Despite featuring a brand new buck, Batman sports articulation very similar to what we saw in the DCUC line. The arms feature ball jointed shoulders, swivels in the biceps and wrists, and hinges in the elbows. The legs have the usual DCUC style hip joints, swivels in the thighs, and hinges in the knees and ankles. Batman can swivel at the waist, he has an ab-crunch hinge in the torso, and his neck is ball jointed. Oh yeah, my Batman has a stuck thigh swivel in his right leg. I’ll likely try freezing it to see if I can get it to give. The last time I had this problem was with my DCUC Raven figure and her leg twisted right off. I suppose if that happens, it’s more incentive to buy the Batman & Robin two-pack. UPDATE: Yup, freezing worked!
Batman comes with a colorful figure stand with “POW!” printed on it. I’m not sure if I’ll use it for display, but it’s a very nice thing to have. You also get a Collector Card. I honestly thought it was the shitty little card showing through on the side of the bubble, but nope, there’s actually a very large card printed on heavy cardboard stock with artwork on both sides. I’m not going to say it’s any kind of major added value, but it beats the hell out of Hasbro’s Marvel Universe “Comic Shots.” It’s also designed to fit into the stand and make a backdrop, although you can’t really see it with the figure on the stand.
Ok, let’s run through Surf’s Up Batman super-fast. Here’s the packaging, front and back.
Again, not much new on the front. Just a different dopey Robin quote. The back of the card, however, is specific to this figure.

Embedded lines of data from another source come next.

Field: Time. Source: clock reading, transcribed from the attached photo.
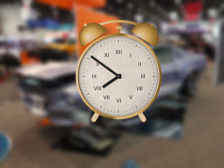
7:51
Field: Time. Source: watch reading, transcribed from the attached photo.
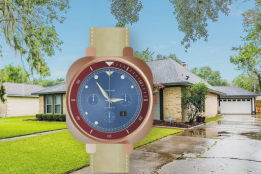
2:54
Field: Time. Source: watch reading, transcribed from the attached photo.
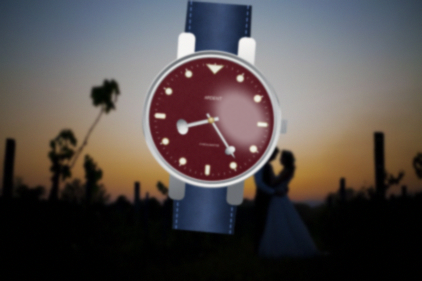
8:24
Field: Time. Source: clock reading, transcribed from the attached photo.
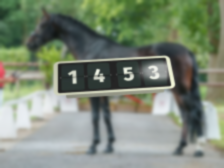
14:53
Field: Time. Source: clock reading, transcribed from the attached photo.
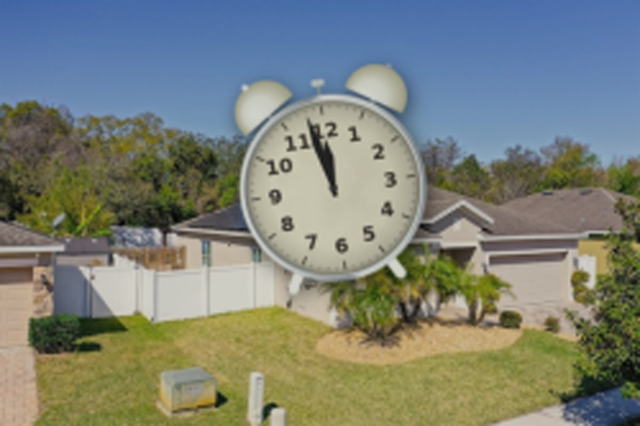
11:58
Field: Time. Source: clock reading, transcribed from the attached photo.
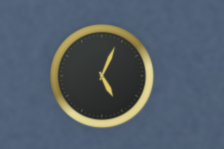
5:04
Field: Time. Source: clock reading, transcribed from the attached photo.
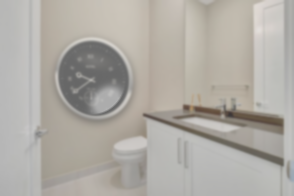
9:39
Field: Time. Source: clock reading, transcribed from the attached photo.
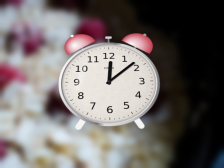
12:08
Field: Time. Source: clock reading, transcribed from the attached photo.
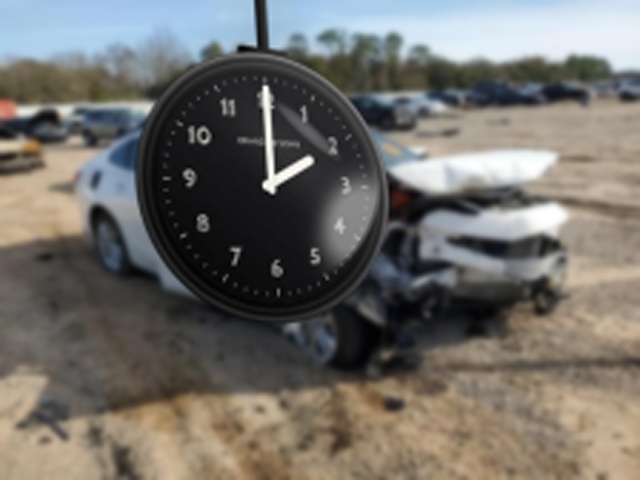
2:00
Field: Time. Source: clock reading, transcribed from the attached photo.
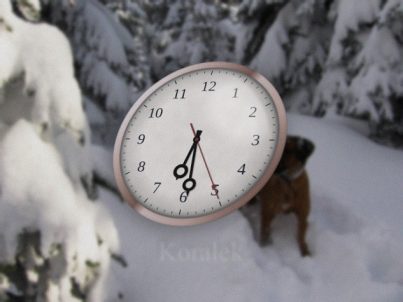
6:29:25
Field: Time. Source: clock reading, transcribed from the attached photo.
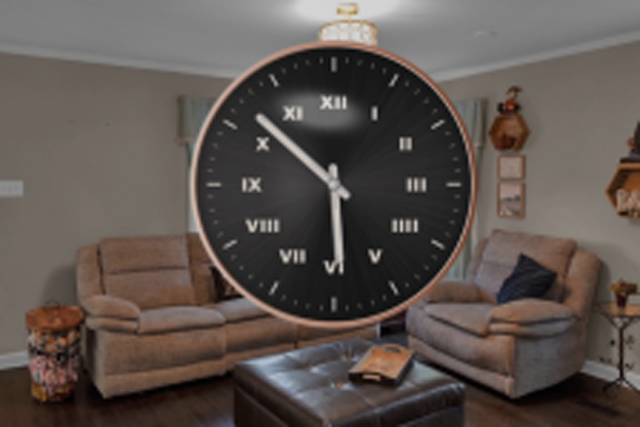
5:52
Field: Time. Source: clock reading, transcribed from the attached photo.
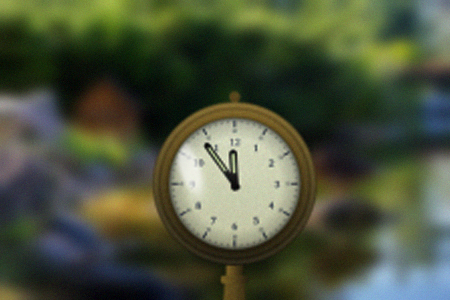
11:54
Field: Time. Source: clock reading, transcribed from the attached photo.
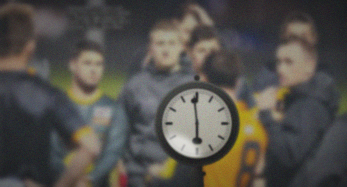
5:59
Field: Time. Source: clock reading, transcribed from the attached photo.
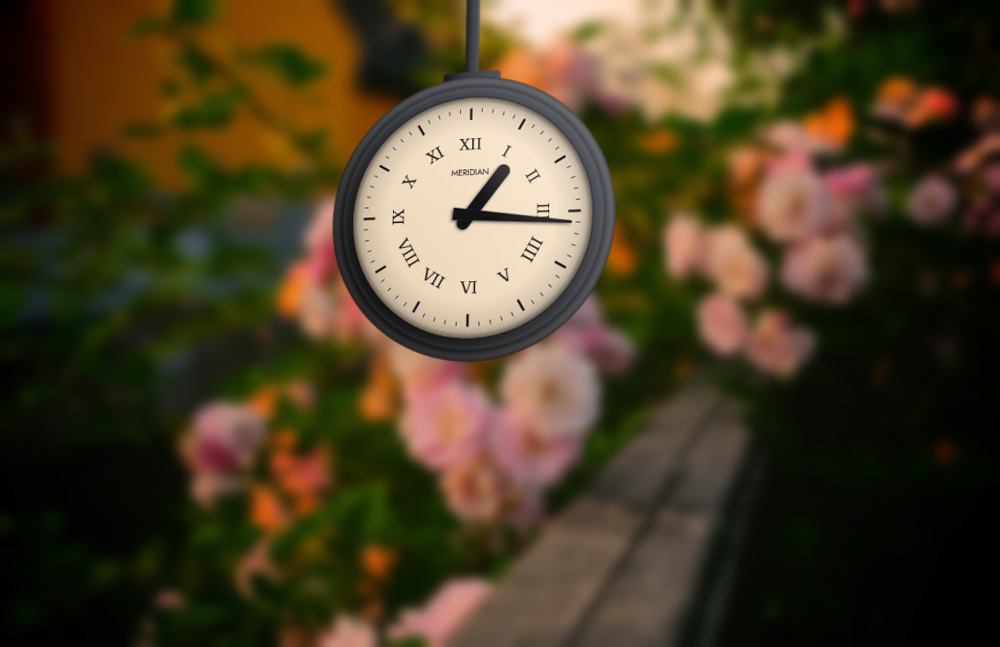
1:16
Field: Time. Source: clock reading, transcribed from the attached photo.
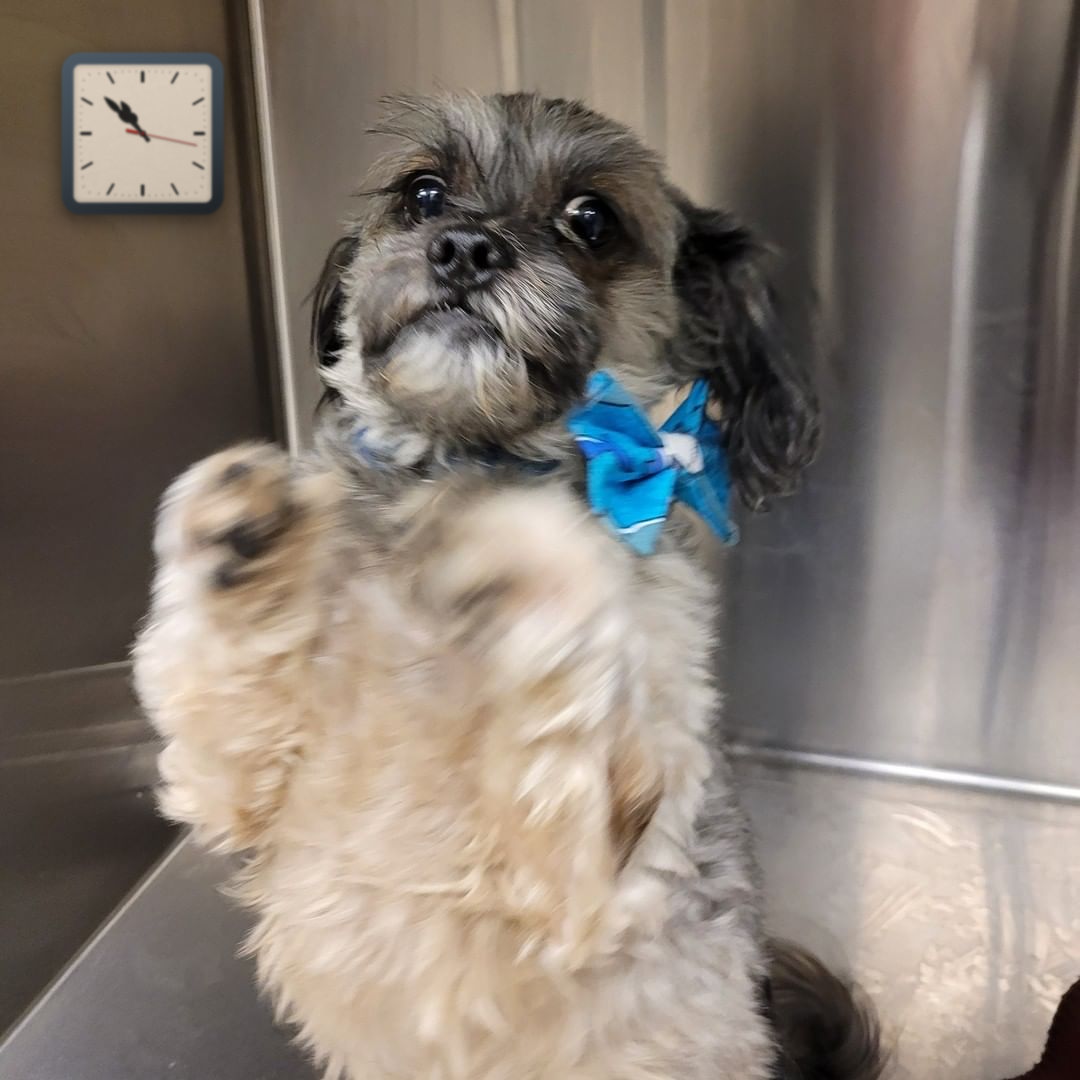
10:52:17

It’s the same goddamn figure only wearing yellow swim trunks! Apart from the newly sculpted trunks, there are no other changes. He does retain all his hip and leg articulation despite his new swimwear.

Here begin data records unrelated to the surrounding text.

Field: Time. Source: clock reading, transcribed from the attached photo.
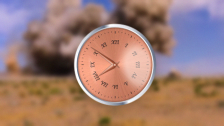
7:51
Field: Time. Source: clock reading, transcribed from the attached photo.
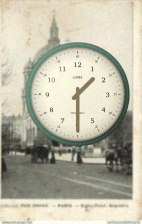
1:30
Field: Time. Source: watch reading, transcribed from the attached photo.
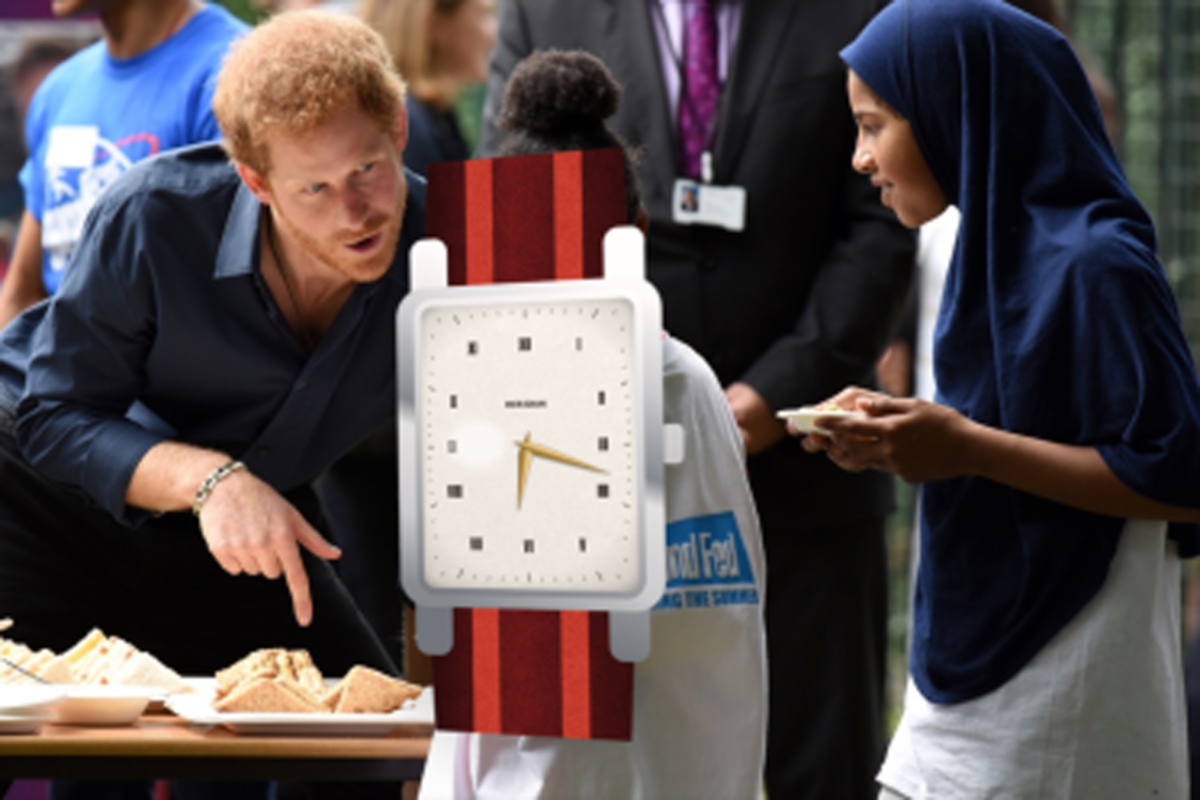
6:18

And, yes, he also has a big surfboard. The surfboard looks good, but it’s kind of flimsy and made of softer plastic. It has two pegs on it so you can stand the figure on it pretty well, but with the fin in the bottom, it’s kind of heard to display him riding it, unless you balance the board on something else. I joke about Mattel sticking us with this tweaked repack, but truth is you’re getting a lot more for your money with this figure than you are with regular Batman, so long as you don’t mind your Batman wearing swim trunks and carrying a skateboard.

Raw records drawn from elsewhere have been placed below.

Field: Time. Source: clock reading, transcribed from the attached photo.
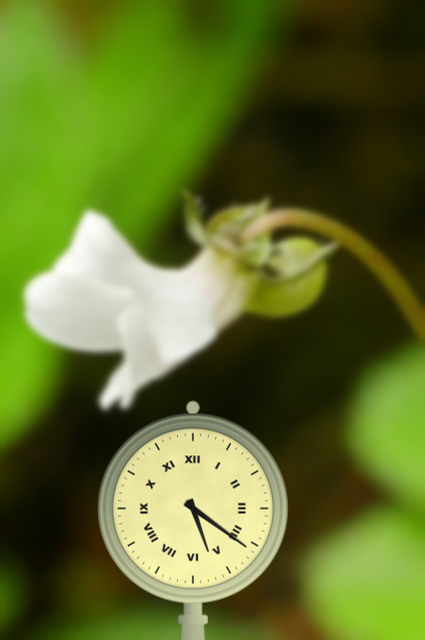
5:21
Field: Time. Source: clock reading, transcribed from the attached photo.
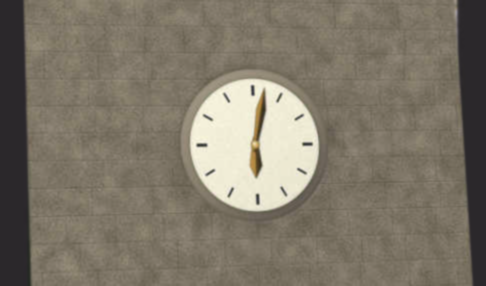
6:02
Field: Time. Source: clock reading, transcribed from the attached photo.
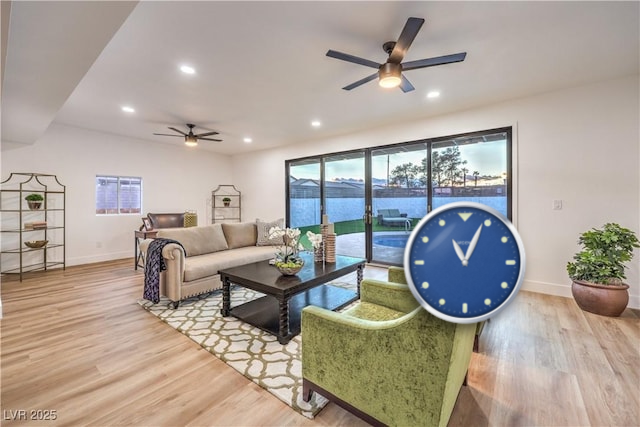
11:04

You also still get a new collector car and a new figure stand. This time the card has Batman and the Joker surfing and the stand says “BIFF!!!” It also reveals that the backs of the cards are meant to form a single backdrop when the stands are put side by side. In this case, it’s the Batmobile parked in the Batcave. It’s a cool idea, but there’s a huge gap between the backdrops, and again, with the cape, you really can’t see the backdrops behind the figure when they’re plugged into the stands.
No doubt, Batman is a solid figure. Hell, I even have to admit to digging Surf’s Up Batman just because he’s so ridiculous that he captures the spirit of the show. Part of me still wishes NECA could have procured the master license, rather than for just the quarter-scale figures, but even still Batman and Mattel have always been a pretty good fit. Despite the Adult Collectible moniker on the packages, these definitely feel more like toys than collectibles, but I’m OK with that. I’m ultimately happy with what we got so far, although I still think it’s inexcuseable to not have a single-carded Robin.
Anyway, give me a few days to cover some other stuff, and I’ll swing back at the end of the week with The Joker.